Segment Start: Supplied material
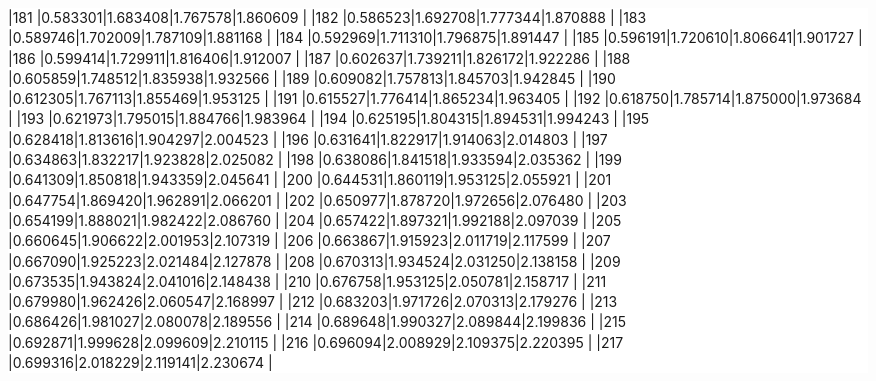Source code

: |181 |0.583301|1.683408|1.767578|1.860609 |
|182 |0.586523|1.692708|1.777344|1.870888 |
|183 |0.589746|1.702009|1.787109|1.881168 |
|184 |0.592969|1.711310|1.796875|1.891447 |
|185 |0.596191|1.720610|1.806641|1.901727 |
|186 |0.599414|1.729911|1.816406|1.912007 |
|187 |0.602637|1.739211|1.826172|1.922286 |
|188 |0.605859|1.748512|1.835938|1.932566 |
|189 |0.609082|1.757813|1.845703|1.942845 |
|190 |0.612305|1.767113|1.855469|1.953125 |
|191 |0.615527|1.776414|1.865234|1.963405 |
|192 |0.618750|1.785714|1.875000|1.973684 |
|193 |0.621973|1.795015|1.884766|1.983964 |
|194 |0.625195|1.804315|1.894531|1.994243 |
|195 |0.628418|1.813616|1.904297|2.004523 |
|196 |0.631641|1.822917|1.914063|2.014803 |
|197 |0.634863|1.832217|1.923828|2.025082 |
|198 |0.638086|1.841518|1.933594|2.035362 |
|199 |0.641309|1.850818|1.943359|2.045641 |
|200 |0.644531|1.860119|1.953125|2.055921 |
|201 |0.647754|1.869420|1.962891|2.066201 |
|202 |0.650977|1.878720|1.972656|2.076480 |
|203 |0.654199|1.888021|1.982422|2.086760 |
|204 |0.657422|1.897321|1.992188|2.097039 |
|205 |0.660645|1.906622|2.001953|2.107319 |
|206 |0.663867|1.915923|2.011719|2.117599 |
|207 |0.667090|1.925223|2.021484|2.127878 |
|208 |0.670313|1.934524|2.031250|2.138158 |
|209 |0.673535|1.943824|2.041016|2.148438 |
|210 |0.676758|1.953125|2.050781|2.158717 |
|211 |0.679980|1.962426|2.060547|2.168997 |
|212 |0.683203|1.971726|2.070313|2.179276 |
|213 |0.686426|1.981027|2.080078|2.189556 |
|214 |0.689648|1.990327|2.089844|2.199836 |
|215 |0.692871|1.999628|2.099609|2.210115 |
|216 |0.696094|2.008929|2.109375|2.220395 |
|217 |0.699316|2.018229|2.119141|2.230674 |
Segment End: Supplied material
• What you should do
Output every line above exactly as it stands, and drop any picture.

• Answer section
Source code

: |181 |0.583301|1.683408|1.767578|1.860609 |
|182 |0.586523|1.692708|1.777344|1.870888 |
|183 |0.589746|1.702009|1.787109|1.881168 |
|184 |0.592969|1.711310|1.796875|1.891447 |
|185 |0.596191|1.720610|1.806641|1.901727 |
|186 |0.599414|1.729911|1.816406|1.912007 |
|187 |0.602637|1.739211|1.826172|1.922286 |
|188 |0.605859|1.748512|1.835938|1.932566 |
|189 |0.609082|1.757813|1.845703|1.942845 |
|190 |0.612305|1.767113|1.855469|1.953125 |
|191 |0.615527|1.776414|1.865234|1.963405 |
|192 |0.618750|1.785714|1.875000|1.973684 |
|193 |0.621973|1.795015|1.884766|1.983964 |
|194 |0.625195|1.804315|1.894531|1.994243 |
|195 |0.628418|1.813616|1.904297|2.004523 |
|196 |0.631641|1.822917|1.914063|2.014803 |
|197 |0.634863|1.832217|1.923828|2.025082 |
|198 |0.638086|1.841518|1.933594|2.035362 |
|199 |0.641309|1.850818|1.943359|2.045641 |
|200 |0.644531|1.860119|1.953125|2.055921 |
|201 |0.647754|1.869420|1.962891|2.066201 |
|202 |0.650977|1.878720|1.972656|2.076480 |
|203 |0.654199|1.888021|1.982422|2.086760 |
|204 |0.657422|1.897321|1.992188|2.097039 |
|205 |0.660645|1.906622|2.001953|2.107319 |
|206 |0.663867|1.915923|2.011719|2.117599 |
|207 |0.667090|1.925223|2.021484|2.127878 |
|208 |0.670313|1.934524|2.031250|2.138158 |
|209 |0.673535|1.943824|2.041016|2.148438 |
|210 |0.676758|1.953125|2.050781|2.158717 |
|211 |0.679980|1.962426|2.060547|2.168997 |
|212 |0.683203|1.971726|2.070313|2.179276 |
|213 |0.686426|1.981027|2.080078|2.189556 |
|214 |0.689648|1.990327|2.089844|2.199836 |
|215 |0.692871|1.999628|2.099609|2.210115 |
|216 |0.696094|2.008929|2.109375|2.220395 |
|217 |0.699316|2.018229|2.119141|2.230674 |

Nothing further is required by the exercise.